Pertenecen al bosque, seres de la espesura o de la selva, sylvae en latín, las currucas escondidas que, solo ahora, cuando caen las primeras hojas se aventuran en la parra que trepa por los muros de la ermita antigua.
Las currucas vienen con él para pinzar los frutos antes de que también caigan y engullir los pocos insectos que los rondan. Las observo desde mi ventana, conteniendo la respiración, escondido en lo posible, sylva yo también, ser de la espesura, pues ellas, aunque nos separen muros y cristales, me percibirán en breve y huirán hacia la umbría que habitan.
Disfruto un instante de sus movimientos certeros, de la belleza de sus capirotes oscuros o rojizos según su juventud, y sobre todo de la intensidad de sus ojos, donde brilla la existencia con una concentración sublime, como si el sol se hubiese resumido en una lumbre negra que lacera a quien la mira y lo estremece. Es el ojo de la curruca, el que me ha visto y que, en correspondencia, va a desaparecer.
La curruca es un milagro inmenso en el menor tamaño: unos pocos centímetros del ave que viene a visitarme desde el misterio y al misterio regresa. En dos, tres segundos me entrega la más delicada forma de esplendor y, al vez, la más mortífera y fugaz. Ni uvas ni insectos. Ya no hay. Y pienso que las uvas eran del tamaño de un ojo de curruca y que las currucas las han visto y se han comido la luz con la que luego me miran.

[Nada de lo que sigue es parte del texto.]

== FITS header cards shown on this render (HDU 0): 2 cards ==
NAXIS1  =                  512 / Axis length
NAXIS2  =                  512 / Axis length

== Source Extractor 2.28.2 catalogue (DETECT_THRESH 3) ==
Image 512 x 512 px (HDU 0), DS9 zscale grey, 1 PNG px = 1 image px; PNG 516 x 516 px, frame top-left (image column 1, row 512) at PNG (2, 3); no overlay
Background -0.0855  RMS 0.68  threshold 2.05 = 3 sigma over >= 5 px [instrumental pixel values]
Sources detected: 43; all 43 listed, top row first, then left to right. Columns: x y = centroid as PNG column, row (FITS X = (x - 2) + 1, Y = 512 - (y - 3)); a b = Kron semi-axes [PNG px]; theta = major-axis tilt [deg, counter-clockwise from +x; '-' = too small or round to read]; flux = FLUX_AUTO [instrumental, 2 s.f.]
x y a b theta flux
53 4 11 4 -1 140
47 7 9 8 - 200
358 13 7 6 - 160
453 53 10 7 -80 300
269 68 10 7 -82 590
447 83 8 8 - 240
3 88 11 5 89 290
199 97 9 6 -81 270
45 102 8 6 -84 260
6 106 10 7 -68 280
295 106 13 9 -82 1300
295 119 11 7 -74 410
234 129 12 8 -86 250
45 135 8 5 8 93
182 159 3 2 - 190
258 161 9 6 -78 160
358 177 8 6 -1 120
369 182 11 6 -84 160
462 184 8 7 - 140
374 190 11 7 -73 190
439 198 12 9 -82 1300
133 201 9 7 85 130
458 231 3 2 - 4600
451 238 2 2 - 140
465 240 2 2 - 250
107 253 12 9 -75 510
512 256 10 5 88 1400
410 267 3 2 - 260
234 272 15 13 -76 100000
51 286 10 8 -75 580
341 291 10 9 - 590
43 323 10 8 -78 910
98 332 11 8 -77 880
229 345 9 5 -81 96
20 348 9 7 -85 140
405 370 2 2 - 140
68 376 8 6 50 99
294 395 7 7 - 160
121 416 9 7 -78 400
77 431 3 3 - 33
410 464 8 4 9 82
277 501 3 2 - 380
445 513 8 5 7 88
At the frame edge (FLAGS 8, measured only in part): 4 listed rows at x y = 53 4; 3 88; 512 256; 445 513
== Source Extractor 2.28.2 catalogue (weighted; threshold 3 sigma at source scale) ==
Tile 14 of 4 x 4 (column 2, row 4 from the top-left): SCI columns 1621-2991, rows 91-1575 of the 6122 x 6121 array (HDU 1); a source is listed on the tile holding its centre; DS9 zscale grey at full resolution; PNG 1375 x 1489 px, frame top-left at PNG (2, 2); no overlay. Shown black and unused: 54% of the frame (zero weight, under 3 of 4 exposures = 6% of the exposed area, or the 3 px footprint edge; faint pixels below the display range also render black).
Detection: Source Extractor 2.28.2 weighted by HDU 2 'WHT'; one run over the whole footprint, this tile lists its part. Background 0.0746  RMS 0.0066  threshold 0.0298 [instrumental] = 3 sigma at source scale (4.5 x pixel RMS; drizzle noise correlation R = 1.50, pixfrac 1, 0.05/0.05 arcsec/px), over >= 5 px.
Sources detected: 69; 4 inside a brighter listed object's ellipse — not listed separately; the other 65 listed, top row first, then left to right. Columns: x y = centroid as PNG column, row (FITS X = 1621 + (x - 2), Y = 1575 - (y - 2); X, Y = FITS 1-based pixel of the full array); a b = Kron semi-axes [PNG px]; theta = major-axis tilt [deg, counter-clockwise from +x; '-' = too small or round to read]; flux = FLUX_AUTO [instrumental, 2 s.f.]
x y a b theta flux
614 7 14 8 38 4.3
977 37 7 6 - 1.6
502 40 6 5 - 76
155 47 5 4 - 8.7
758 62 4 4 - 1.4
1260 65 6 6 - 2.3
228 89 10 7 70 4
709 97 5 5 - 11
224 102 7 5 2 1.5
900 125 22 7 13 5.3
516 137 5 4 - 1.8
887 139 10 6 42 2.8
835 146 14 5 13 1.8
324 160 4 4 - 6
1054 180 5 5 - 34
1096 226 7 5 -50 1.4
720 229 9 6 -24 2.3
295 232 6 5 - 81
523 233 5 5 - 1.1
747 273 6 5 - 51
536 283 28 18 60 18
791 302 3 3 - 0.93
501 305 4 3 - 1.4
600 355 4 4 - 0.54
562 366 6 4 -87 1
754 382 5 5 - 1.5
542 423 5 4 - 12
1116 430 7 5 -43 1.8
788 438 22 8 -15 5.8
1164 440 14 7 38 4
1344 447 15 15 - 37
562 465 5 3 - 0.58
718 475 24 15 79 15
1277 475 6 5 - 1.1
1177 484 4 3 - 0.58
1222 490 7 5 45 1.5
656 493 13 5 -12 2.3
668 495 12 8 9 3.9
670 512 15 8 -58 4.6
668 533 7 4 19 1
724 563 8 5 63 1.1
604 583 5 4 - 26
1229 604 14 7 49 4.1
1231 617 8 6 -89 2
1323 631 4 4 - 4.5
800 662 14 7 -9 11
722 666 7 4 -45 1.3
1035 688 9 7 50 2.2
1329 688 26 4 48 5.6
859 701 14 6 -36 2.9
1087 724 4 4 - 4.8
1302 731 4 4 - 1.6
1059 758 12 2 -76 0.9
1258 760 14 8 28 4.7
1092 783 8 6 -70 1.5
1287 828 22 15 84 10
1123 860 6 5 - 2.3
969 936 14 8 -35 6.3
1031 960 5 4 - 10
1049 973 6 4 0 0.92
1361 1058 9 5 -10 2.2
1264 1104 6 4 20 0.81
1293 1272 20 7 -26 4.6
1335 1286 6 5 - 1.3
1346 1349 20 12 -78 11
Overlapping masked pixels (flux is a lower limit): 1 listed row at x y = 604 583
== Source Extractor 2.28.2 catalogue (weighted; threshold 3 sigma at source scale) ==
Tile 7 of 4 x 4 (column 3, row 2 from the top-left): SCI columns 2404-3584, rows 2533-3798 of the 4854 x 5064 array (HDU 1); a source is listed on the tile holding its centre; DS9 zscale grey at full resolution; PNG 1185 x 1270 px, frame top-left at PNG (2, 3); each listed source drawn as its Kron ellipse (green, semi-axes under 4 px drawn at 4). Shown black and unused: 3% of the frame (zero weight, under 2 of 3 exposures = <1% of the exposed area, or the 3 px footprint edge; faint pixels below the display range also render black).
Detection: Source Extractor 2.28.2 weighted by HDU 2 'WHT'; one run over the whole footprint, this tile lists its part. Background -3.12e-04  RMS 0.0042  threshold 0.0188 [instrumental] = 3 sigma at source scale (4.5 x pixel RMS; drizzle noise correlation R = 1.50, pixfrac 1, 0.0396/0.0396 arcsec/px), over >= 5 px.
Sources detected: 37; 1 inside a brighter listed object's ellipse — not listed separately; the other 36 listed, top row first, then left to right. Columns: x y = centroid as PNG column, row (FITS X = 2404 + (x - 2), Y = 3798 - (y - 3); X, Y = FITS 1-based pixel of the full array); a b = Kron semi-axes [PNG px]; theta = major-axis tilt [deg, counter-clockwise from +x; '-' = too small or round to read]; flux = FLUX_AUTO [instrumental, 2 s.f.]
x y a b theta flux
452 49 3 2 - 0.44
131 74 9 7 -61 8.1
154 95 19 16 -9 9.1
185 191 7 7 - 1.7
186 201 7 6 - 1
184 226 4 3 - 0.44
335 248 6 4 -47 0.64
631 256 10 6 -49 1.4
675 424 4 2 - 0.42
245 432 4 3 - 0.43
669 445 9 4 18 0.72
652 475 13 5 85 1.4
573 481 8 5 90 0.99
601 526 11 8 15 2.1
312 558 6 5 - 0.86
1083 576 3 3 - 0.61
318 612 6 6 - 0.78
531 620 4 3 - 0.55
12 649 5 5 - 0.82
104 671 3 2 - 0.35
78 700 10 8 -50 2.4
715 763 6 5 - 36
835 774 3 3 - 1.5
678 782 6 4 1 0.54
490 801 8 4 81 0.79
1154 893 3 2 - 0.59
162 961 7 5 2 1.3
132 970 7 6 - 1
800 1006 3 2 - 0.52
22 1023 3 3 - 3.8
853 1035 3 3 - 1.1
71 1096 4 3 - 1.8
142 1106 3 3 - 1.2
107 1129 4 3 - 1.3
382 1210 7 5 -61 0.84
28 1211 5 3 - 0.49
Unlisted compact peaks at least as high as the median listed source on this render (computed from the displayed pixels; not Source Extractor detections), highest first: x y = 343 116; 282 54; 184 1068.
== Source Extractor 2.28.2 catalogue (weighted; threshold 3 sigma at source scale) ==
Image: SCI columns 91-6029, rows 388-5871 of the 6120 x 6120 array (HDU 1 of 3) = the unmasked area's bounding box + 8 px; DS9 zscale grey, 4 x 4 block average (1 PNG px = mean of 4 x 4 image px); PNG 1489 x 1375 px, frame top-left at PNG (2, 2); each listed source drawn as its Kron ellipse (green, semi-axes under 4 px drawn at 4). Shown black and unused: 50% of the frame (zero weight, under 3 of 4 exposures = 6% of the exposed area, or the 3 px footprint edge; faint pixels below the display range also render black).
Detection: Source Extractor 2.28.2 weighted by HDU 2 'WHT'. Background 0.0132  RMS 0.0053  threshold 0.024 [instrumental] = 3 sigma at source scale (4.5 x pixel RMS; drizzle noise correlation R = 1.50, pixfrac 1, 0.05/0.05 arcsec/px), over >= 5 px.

Es preciso fijar esa imagen para entenderla bien: el momento en el que la curruca capirotada me descubre y echa a volar en una secuencia de libertad e impulso imposible de detener. Lo detengo en mi imaginación: el universo entero habla en el aleteo de esta avecilla discreta y huidiza paralizada en el aire.
He dicho que vas hacia el misterio. Pero, cuando te escondas allí, en la penumbra silenciosa, el misterio estará aquí conmigo. Tú lo buscas con ahínco y sé que regresarás.
Miro en mi interior. Hay un zarzal de luz dentro de mi estómago. Es aquí donde vendrás la próxima vez para alimentarte de las moras prisioneras, las que he cultivado a fuerza de quehaceres, las que he regado con mis preocupaciones y he enmarañado con mis nervios.
Tú las arrancarás una por una. Harás sitio al verdor. Te habrás alimentado de todos los apegos de mis ramas. Y, otra vez, cuando de nuevo te sientas descubierta, tu fuga me enseñará mi propia liberación.


Estupendo pero la curruca de la foto no es capirotada.
Buenos días:
Tiene toda la razón Mariam. La foto no es de una curruca capirotada.
A veces tiene uno la impresión, cuando escribe aquí, que esa precaución previa de marcar la casilla donde te pide te identifiques como no-robot es para no incomodar al verdadero robot.
Aunque un buen robot, curiosamente, sí tendría en cuenta el comentario de Mariam.
O sea, que no tiene que ver si es un robot o un humano el que recibe los comentarios. Se trata de actitud y disposición.